2. (Only) 32% of BGSU undergrads finish their degree on time (within 4 years) (Links to an external site.). Suppose you are the head of marketing for BGSU and want to make the statistic seem more positive. Suppose there are about 10 000 undergrads. Convert the percentage into an absolute number to show how successful BGSU is a graduating students within 4 years. Present it in a positive headline for a shiny brochure.

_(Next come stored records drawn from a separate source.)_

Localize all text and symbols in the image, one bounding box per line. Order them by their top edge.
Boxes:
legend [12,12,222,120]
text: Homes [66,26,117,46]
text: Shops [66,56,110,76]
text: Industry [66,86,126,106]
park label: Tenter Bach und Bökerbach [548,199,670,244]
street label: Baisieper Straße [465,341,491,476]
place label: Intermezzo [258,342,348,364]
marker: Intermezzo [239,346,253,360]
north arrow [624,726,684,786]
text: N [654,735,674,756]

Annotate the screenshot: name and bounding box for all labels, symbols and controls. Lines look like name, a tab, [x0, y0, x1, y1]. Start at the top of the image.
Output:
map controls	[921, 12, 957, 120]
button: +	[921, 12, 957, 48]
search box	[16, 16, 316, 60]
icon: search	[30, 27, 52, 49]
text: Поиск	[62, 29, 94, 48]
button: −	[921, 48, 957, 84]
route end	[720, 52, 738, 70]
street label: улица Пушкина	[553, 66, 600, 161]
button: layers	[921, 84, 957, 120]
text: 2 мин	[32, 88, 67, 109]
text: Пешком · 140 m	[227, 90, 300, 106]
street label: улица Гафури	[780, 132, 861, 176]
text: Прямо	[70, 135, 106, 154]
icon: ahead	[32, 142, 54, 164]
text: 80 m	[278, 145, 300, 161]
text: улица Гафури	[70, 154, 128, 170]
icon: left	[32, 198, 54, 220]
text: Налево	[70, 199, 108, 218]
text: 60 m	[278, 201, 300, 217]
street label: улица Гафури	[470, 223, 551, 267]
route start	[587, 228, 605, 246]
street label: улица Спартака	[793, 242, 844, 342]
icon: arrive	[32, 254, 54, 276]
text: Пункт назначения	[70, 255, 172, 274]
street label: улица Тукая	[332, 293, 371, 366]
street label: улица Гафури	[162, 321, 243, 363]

3. Most people don’t realize this but 97% of people facing felony charges don’t go to court. (Links to an external site.) They are resolved through plea bargain. Prosecutors have tremendous power in the court system. Because of their power they can offer felons the following deal: Confess, avoid trial and get a sentence below the mandatory sentence or go to trial and risk getting the maximum sentence. Because the risk of a long sentence is so great, over 2 million people in prison got there without ever going to trial. Instead 97% of them made a plea bargain. It turns out that about 2% of the people who made plea bargains were actually innocent but didn’t want to risk going to trial and getting 15 years to life. They preferred to take a 3-5 year sentence rather than risk 15-life–even though they were innocent. It’s also important to note that until there’s a decision to go to court the defense doesn’t have access to the prosecutor’s evidence. That means, there’s no way for a defendant to evaluate how strong their case will be in court.

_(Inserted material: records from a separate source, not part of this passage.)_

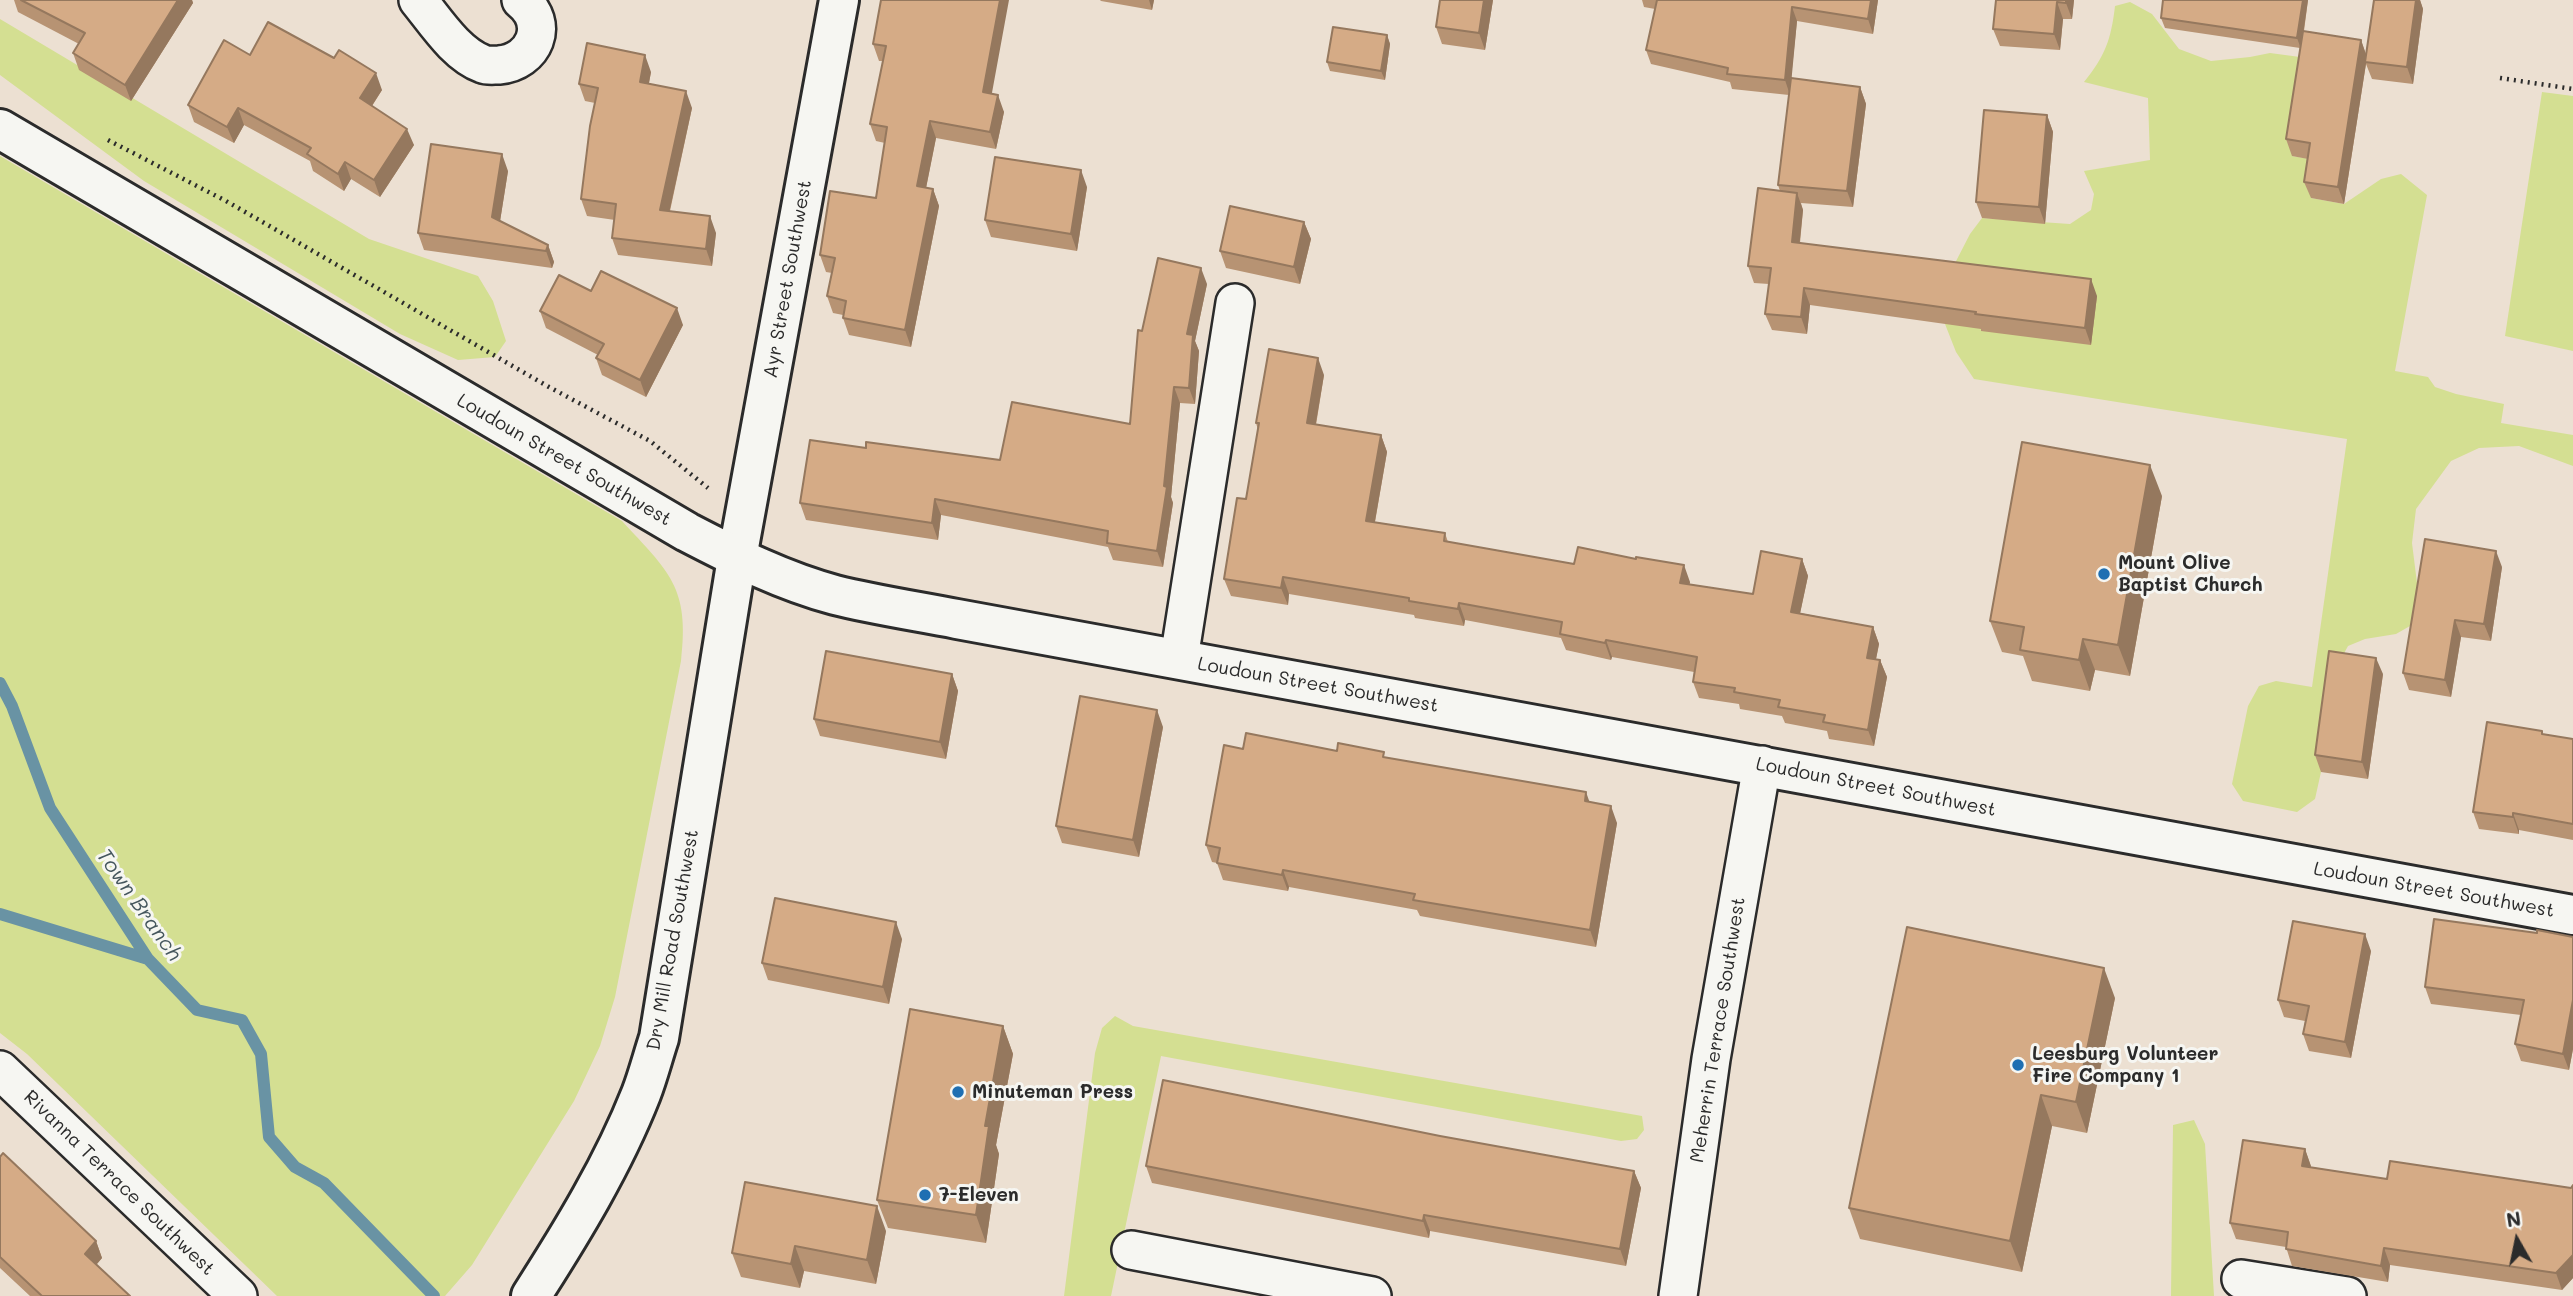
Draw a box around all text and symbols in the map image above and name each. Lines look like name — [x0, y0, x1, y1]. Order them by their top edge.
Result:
street label: Ayr Street Southwest — [759, 178, 817, 380]
street label: Loudoun Street Southwest — [453, 389, 675, 531]
place label: Mount Olive Baptist Church — [2118, 552, 2262, 596]
marker: Mount Olive Baptist Church — [2096, 566, 2112, 582]
street label: Loudoun Street Southwest — [1196, 653, 1440, 717]
street label: Loudoun Street Southwest — [1754, 753, 1998, 821]
street label: Dry Mill Road Southwest — [642, 828, 704, 1052]
water label: Town Branch — [91, 844, 187, 966]
street label: Loudoun Street Southwest — [2312, 858, 2556, 922]
street label: Meherrin Terrace Southwest — [1686, 896, 1750, 1164]
place label: Leesburg Volunteer Fire Company 1 — [2032, 1043, 2218, 1087]
marker: Leesburg Volunteer Fire Company 1 — [2010, 1057, 2026, 1073]
place label: Minuteman Press — [972, 1081, 1133, 1103]
marker: Minuteman Press — [950, 1084, 966, 1100]
street label: Rivanna Terrace Southwest — [19, 1086, 219, 1280]
place label: 7-Eleven — [939, 1184, 1019, 1206]
marker: 7-Eleven — [917, 1187, 933, 1203]
north arrow — [2482, 1205, 2552, 1275]
text: N — [2505, 1205, 2523, 1232]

If you wanted to defend the current practice you might appeal to the 2% number or present it differently: 98% of felons who chose a plea bargain are genuinely guilty! This sounds good. Now, suppose you want to make the argument that the system is actually unjust. Thinking about the concept of absolute numbers vs percentages, how could you present the same data in a way that would favor the argument that they system is unjust? Hint: Calculate the absolute number of innocent people in prison who are there because they didn’t want to risk getting a maximum sentence. Present the number is a provocative headline.

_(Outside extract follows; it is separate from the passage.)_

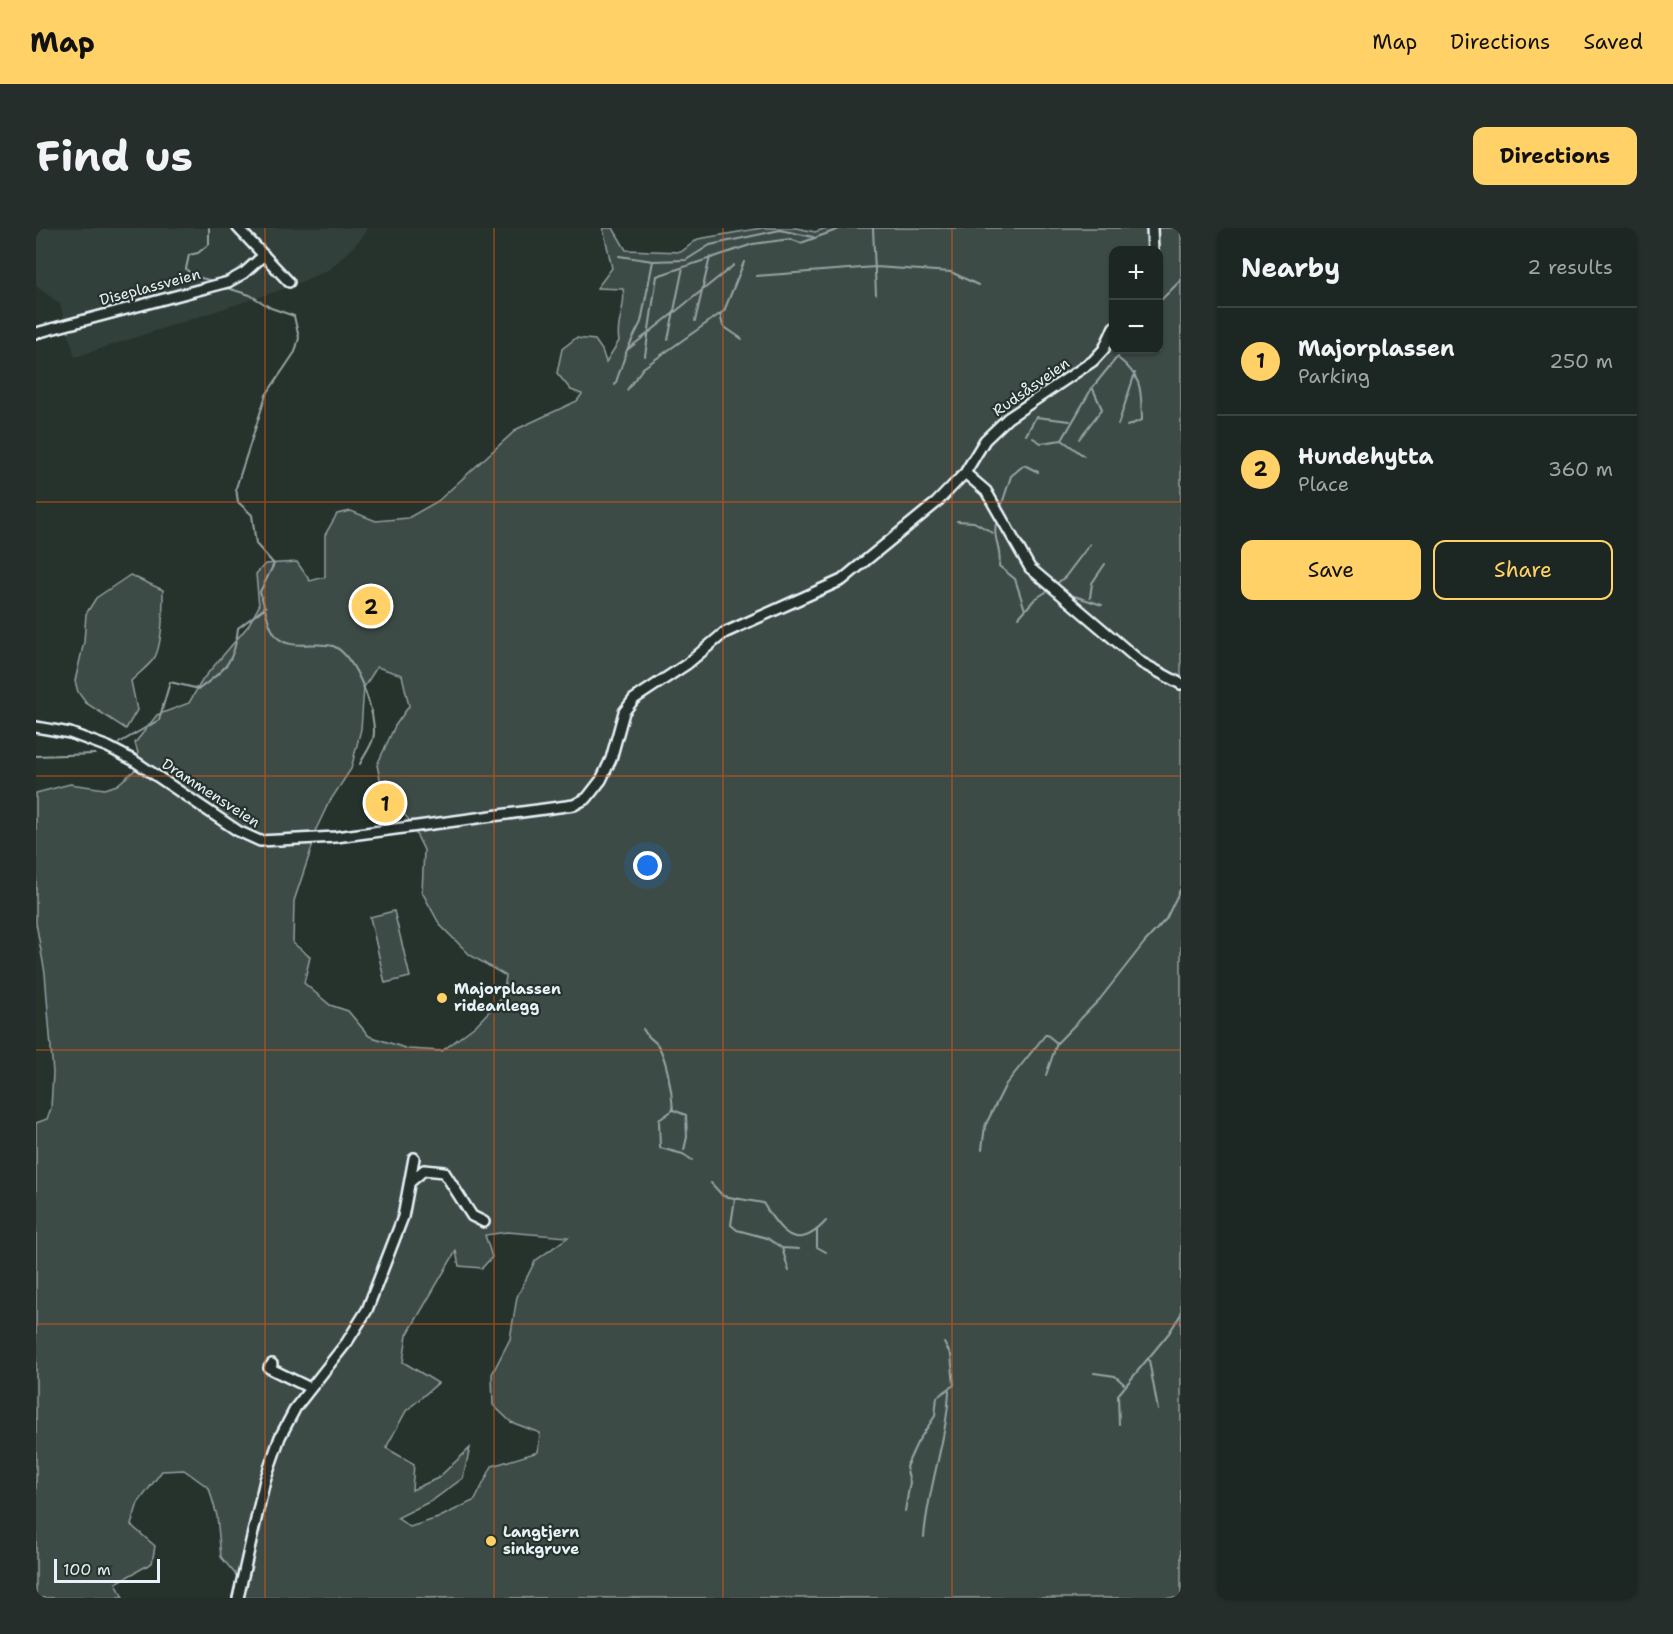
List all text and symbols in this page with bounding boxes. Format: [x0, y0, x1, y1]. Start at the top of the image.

4. Here are some statistics on Syrian refugees and US immigration. Obama has set a goal to accept 10 000 Syrian refugees currently residing in Jordanian refugee camps. There are about 10 million Syrian refugees and 500 000 Syrian refugees in Jordan are awaiting resettlement to a new country.

(a) Suppose you write a pro-Syrian immigration blog. Thinking about absolute numbers vs percentages, how could present the numbers in a way that makes it seem like the US isn’t doing very much to help refugees? Present them in a headline that conveys this point of view.

(b) If you were writing an anti-immigration blog, how would you present the numbers? Present them in a headline that conveys this point of view.